• _The problem_: With the line containing "right eye: (433, 140)" as the first line and the last line of the records as the final one, reproduce that range exactly.

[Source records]
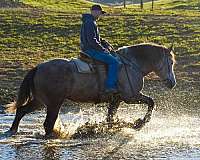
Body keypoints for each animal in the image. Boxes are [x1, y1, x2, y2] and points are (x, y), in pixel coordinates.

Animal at [5, 42, 177, 138]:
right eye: (171, 62)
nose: (172, 83)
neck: (131, 64)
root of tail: (38, 67)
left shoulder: (117, 99)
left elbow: (110, 118)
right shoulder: (131, 97)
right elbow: (151, 102)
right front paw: (140, 122)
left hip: (40, 101)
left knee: (21, 110)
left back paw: (12, 130)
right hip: (54, 103)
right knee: (48, 123)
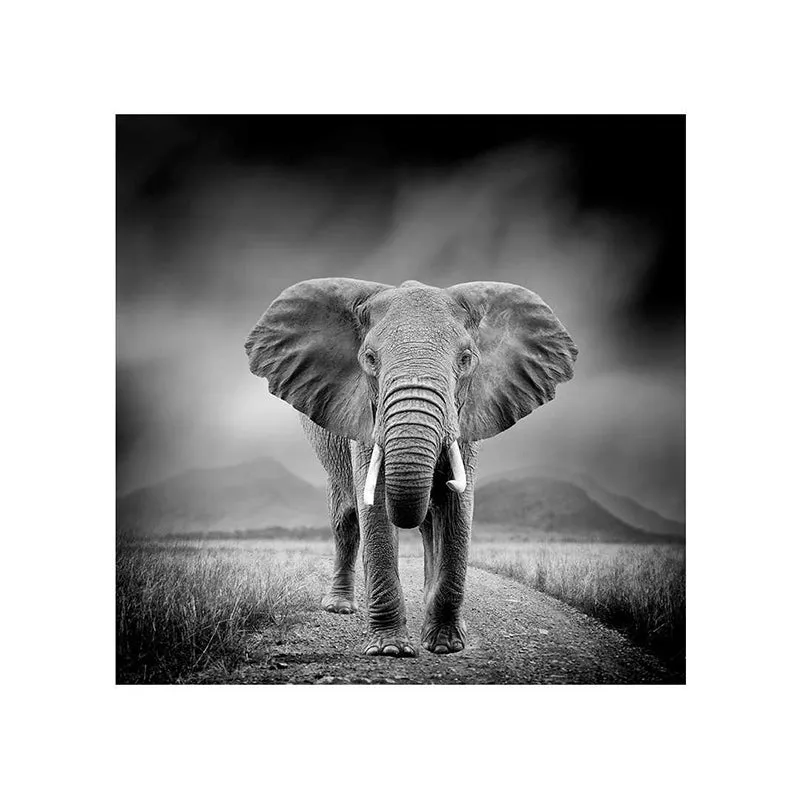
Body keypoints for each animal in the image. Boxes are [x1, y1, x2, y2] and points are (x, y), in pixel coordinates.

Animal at [245, 278, 577, 657]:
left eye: (466, 359)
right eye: (369, 359)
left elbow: (457, 508)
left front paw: (445, 645)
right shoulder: (366, 417)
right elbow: (373, 507)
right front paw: (391, 650)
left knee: (430, 524)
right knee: (346, 519)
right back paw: (339, 607)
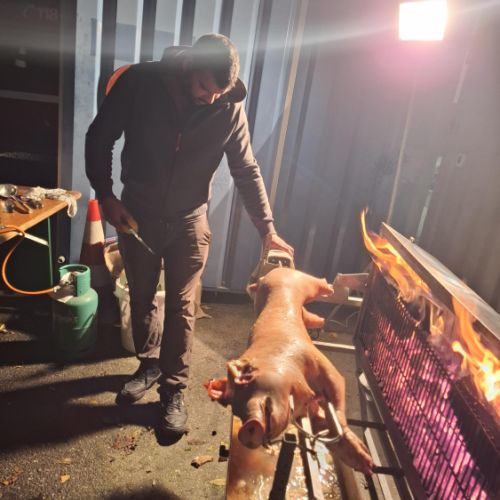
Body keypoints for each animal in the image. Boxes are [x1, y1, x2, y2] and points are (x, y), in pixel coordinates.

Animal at [205, 267, 374, 475]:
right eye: (233, 405)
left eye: (247, 378)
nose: (247, 428)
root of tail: (275, 271)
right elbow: (321, 423)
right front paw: (367, 464)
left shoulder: (319, 361)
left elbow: (337, 391)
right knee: (310, 316)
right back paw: (320, 319)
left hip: (302, 281)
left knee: (318, 284)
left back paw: (329, 288)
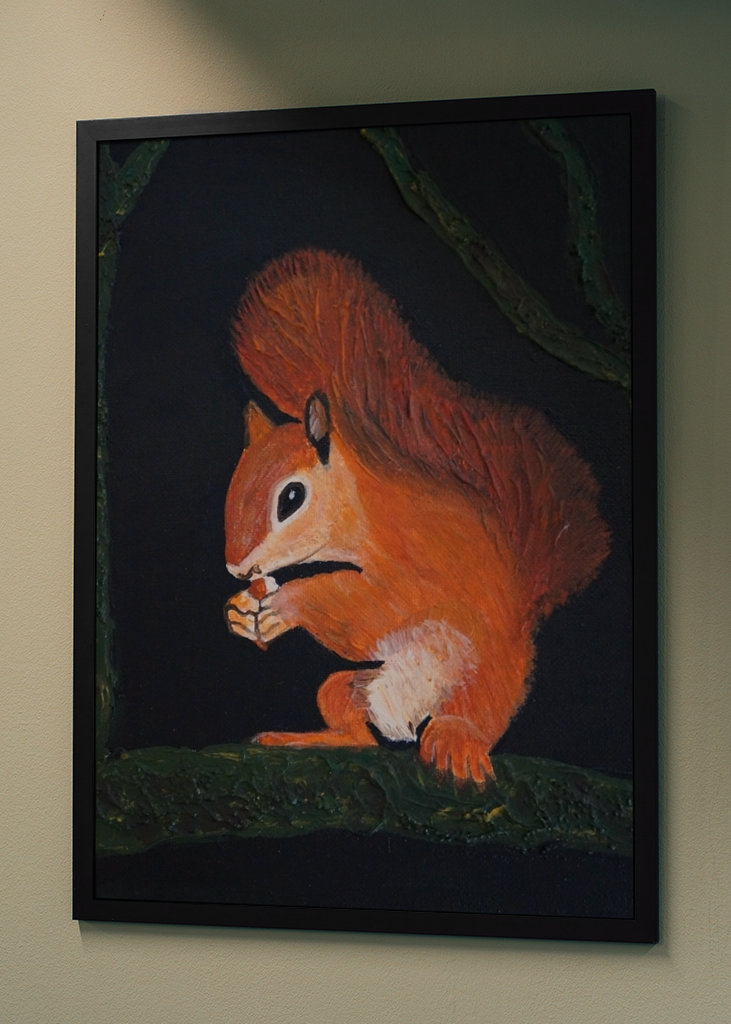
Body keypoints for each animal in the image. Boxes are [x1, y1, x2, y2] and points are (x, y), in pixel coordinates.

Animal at [224, 249, 610, 783]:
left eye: (291, 498)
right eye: (234, 484)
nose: (236, 568)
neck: (367, 510)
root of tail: (406, 715)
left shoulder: (416, 563)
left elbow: (368, 607)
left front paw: (287, 603)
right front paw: (240, 612)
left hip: (485, 681)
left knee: (473, 715)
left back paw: (455, 742)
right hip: (353, 686)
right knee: (353, 723)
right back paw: (311, 738)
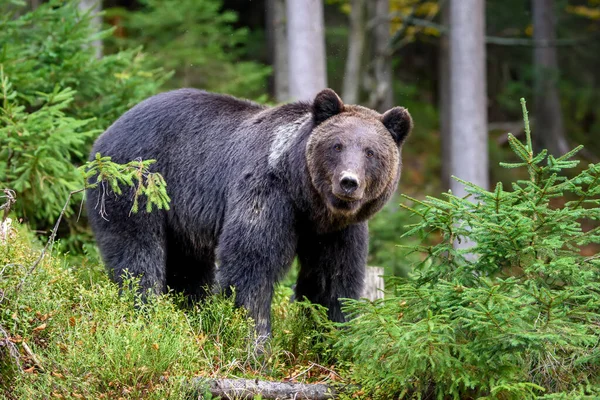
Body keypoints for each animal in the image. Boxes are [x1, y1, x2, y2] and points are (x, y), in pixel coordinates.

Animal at [85, 88, 412, 338]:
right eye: (337, 145)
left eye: (370, 152)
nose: (348, 182)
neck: (307, 200)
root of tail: (107, 132)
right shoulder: (266, 194)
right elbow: (251, 265)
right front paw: (253, 343)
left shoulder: (337, 231)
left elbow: (333, 280)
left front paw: (331, 337)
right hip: (137, 184)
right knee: (138, 255)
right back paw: (145, 312)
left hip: (182, 218)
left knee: (188, 267)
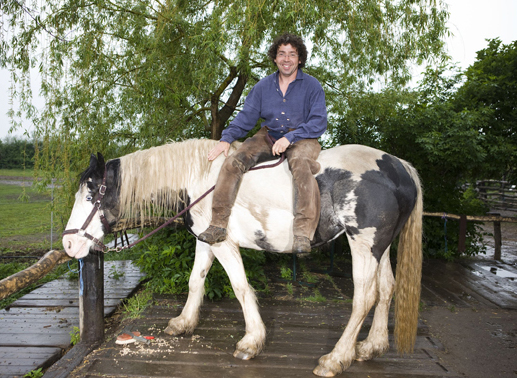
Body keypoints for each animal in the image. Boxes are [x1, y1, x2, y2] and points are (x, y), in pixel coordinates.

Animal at [62, 138, 422, 376]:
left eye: (92, 195)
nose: (68, 245)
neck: (201, 178)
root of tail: (400, 168)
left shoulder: (224, 245)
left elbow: (240, 287)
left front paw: (251, 341)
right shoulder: (206, 241)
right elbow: (195, 280)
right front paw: (183, 323)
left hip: (363, 243)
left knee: (365, 297)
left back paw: (336, 358)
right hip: (381, 247)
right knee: (386, 290)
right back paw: (371, 347)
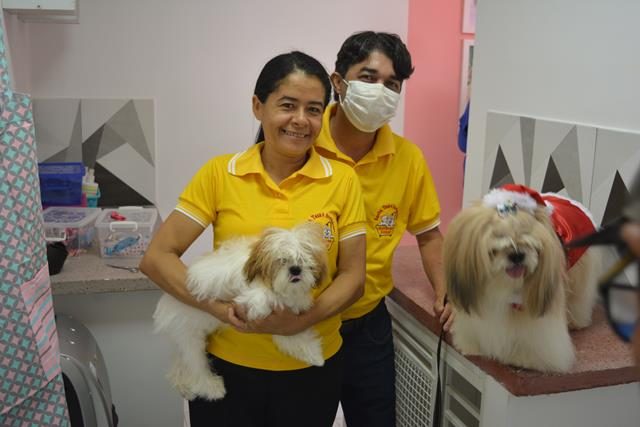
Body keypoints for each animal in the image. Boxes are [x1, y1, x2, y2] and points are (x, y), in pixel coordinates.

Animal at [153, 222, 328, 400]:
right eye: (281, 260)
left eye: (304, 259)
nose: (295, 269)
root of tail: (166, 301)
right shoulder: (250, 297)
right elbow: (261, 301)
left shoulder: (285, 321)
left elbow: (292, 336)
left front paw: (314, 355)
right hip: (188, 334)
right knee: (195, 363)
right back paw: (211, 388)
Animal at [444, 184, 602, 373]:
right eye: (499, 236)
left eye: (527, 236)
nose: (517, 255)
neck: (502, 285)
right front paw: (474, 346)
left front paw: (524, 359)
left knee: (579, 299)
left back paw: (576, 322)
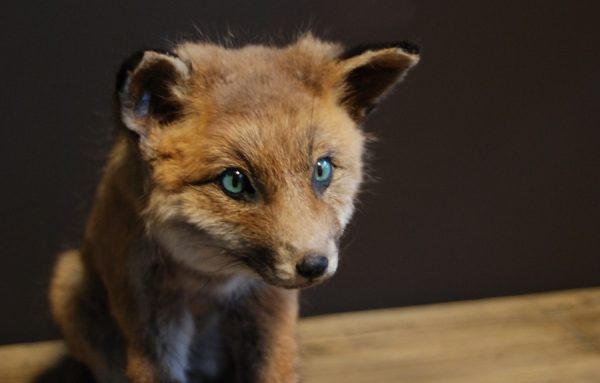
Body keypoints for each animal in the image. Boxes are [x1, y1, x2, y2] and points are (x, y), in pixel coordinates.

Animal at [49, 33, 420, 383]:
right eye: (235, 182)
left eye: (322, 170)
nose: (315, 265)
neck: (210, 281)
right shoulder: (150, 313)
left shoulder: (268, 305)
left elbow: (276, 369)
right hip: (69, 285)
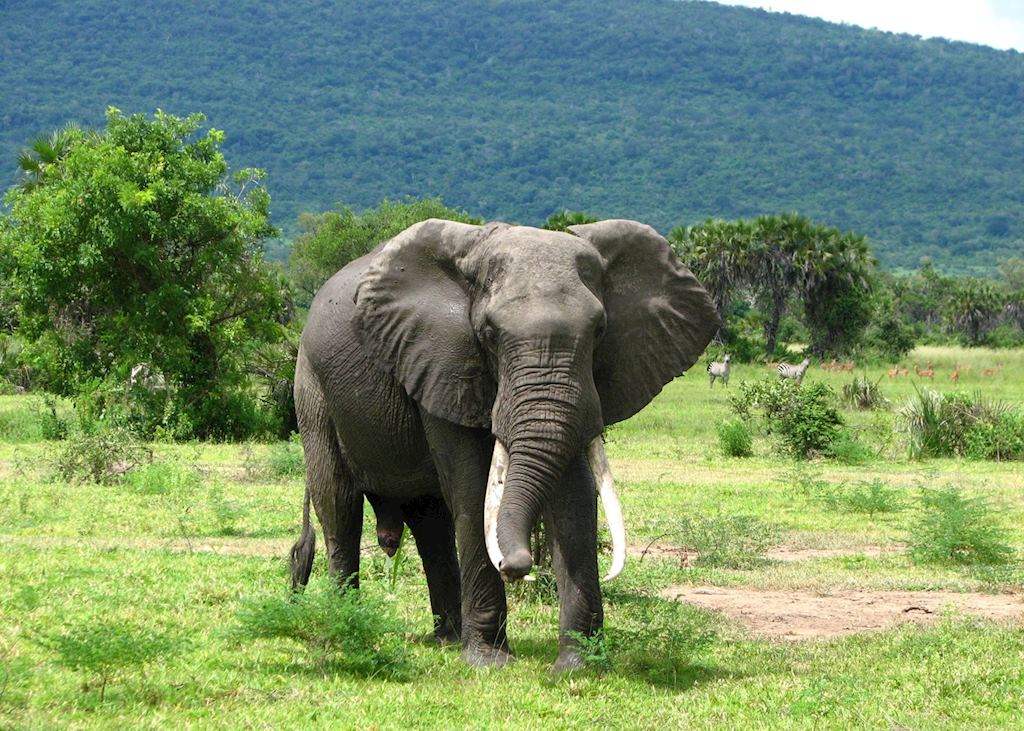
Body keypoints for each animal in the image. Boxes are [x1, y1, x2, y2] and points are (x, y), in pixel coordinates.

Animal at [290, 216, 720, 667]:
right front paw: (490, 662)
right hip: (312, 385)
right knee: (339, 504)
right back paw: (343, 627)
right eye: (489, 333)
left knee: (429, 519)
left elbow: (574, 495)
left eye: (600, 330)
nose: (519, 567)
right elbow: (473, 488)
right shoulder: (441, 357)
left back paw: (448, 639)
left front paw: (577, 664)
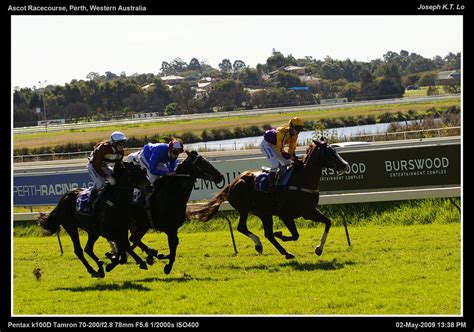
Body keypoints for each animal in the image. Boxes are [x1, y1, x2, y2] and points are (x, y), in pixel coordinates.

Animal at [188, 140, 348, 260]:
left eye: (335, 151)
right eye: (328, 152)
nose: (345, 165)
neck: (302, 180)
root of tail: (232, 183)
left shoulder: (309, 212)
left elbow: (328, 222)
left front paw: (319, 248)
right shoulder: (286, 215)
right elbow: (295, 235)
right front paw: (281, 234)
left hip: (264, 213)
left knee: (268, 234)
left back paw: (285, 252)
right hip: (245, 208)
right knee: (242, 228)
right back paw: (260, 245)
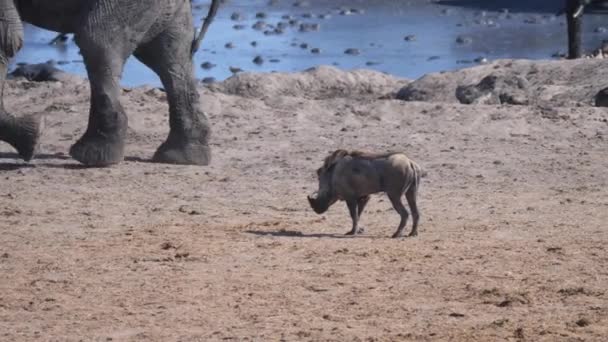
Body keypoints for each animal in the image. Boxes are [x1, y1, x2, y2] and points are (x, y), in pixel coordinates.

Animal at [0, 0, 221, 166]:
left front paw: (31, 139)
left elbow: (7, 40)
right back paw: (182, 156)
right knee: (171, 55)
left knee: (96, 41)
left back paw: (93, 156)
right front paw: (30, 139)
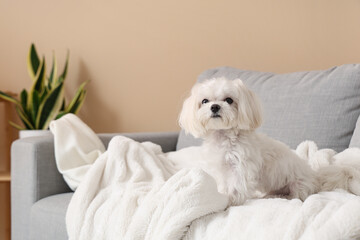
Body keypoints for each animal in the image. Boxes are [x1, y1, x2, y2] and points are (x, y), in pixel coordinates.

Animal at [179, 78, 320, 205]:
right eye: (204, 101)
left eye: (229, 100)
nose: (214, 106)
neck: (224, 136)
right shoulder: (221, 169)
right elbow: (224, 185)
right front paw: (222, 195)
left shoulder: (241, 167)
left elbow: (236, 187)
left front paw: (230, 201)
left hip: (299, 185)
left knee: (297, 194)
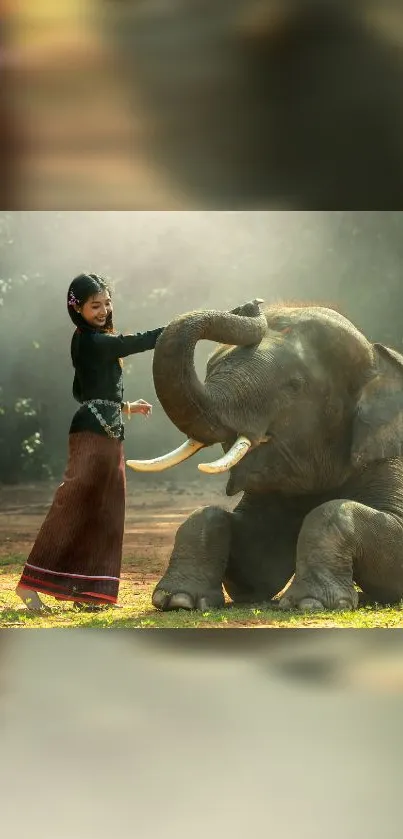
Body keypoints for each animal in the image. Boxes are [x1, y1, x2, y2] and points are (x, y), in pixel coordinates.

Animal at [126, 300, 403, 612]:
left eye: (295, 385)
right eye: (210, 368)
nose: (252, 303)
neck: (378, 360)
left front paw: (310, 603)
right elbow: (258, 568)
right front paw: (180, 600)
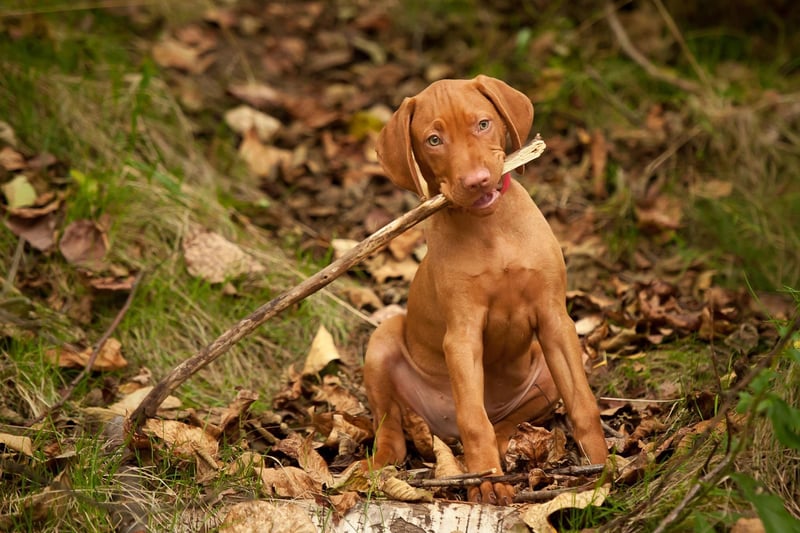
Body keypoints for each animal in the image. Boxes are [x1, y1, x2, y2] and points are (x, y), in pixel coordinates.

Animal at [362, 75, 608, 502]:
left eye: (482, 124)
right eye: (433, 140)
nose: (476, 181)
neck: (490, 228)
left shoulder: (555, 319)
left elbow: (583, 403)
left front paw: (607, 467)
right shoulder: (462, 336)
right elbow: (473, 420)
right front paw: (488, 480)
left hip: (546, 368)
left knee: (507, 421)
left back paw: (508, 440)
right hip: (384, 340)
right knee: (391, 419)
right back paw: (383, 462)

• _Response for this exercise_:
right eye: (433, 140)
nose: (476, 181)
neck: (490, 228)
left shoulder: (555, 319)
left elbow: (583, 403)
left front paw: (607, 467)
right shoulder: (462, 336)
right elbow: (473, 420)
right front paw: (488, 480)
left hip: (546, 368)
left knee: (507, 421)
left back paw: (508, 440)
right hip: (384, 340)
right knee: (391, 419)
right back paw: (383, 462)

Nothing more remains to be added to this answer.